Palestinians ‘Disappointed’ Hezbollah Hasn’t Escalated A Northern War On Israel

On Saturday Hezbollah leader Hassan Nasrallah gave his second speech since the Gaza War began, and there was little new that signaled he’s ready to escalate; instead, it was mostly a reiteration of ‘red lines’ and more threats of possible future action.

He did emphasize that the war against Israel will be long and that “victory” would “take years” to achieve, after Hezbollah has already lost at least 63 of its fighters. He did pledge that “This front will remain active,” in reference to southern Lebanon. 

In response, Israeli Defense Minister Yoav Gallant told his troops who are deployed to the northern border, “Hezbollah is dragging Lebanon into a war that might happen.” The two sides have exchanged daily rocket and mortar fire, but there’s yet to be the kind of all-out battle that many have been fearing.

“It is making mistakes and … those who will pay the price are first and foremost Lebanon’s citizens.
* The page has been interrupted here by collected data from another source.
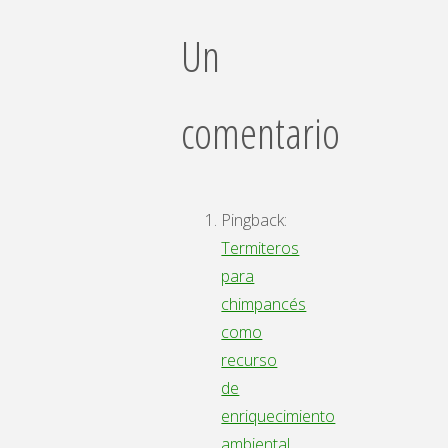
Un
comentario
Pingback:
Termiteros
para
chimpancés
como
recurso
de
enriquecimiento
ambiental,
What we are doing in Gaza we can do in Beirut,” Gallant said additionally.

But many Palestinians were hoping that Nasrallah would have declared war by now, and they are said to be “disappointed” this hasn’t happened. This is true also of Palestinians in refugee camps in Lebanon, some of which were interviewed by Al Jazeera

His message fell short for many Palestinians in Sabra and Shatila, a Palestinian refugee camp that sprawls out across two Beirut neighborhoods.

“I wanted him to open up the war completely,” said Abdallah, 25, one of the Palestinians who gathered anxiously at a sidewalk cafe in Sabra and Shatila to watch the speech.

And others echoed the same:

“Hezbollah is fighting and they’re trying, but we want them to make more happen,” said Abdallah.

Some Palestinians in Lebanon believe that Hezbollah should take the fight to Israel first.

But feelings are much more mixed among Lebanese themselves, who remember much of the country being bombed in 2006, including Beirut’s international airport. But unlike the situation in 2006, Lebanon’s economy is currently in tailspin, amid other worsening societal woes. 

There are fears that a full Hezbollah assault would drag the entire country into war with Israel, and it remains that the Lebanese Army doesn’t have much of an air force or proper anti-air defenses to speak of if Israel chooses to bomb the whole country “back to the stone age” – as Israeli leaders past and present have frequently vowed.

So far both Hezbollah and the IDF have exercised some degree of restraint in order to keep the exchanges of fire “limited” – despite casualties on either side the border. The IDF has meanwhile been forced to divert a significant amount of troops, tanks and other armor to the north in order to deal with the Hezbollah threat.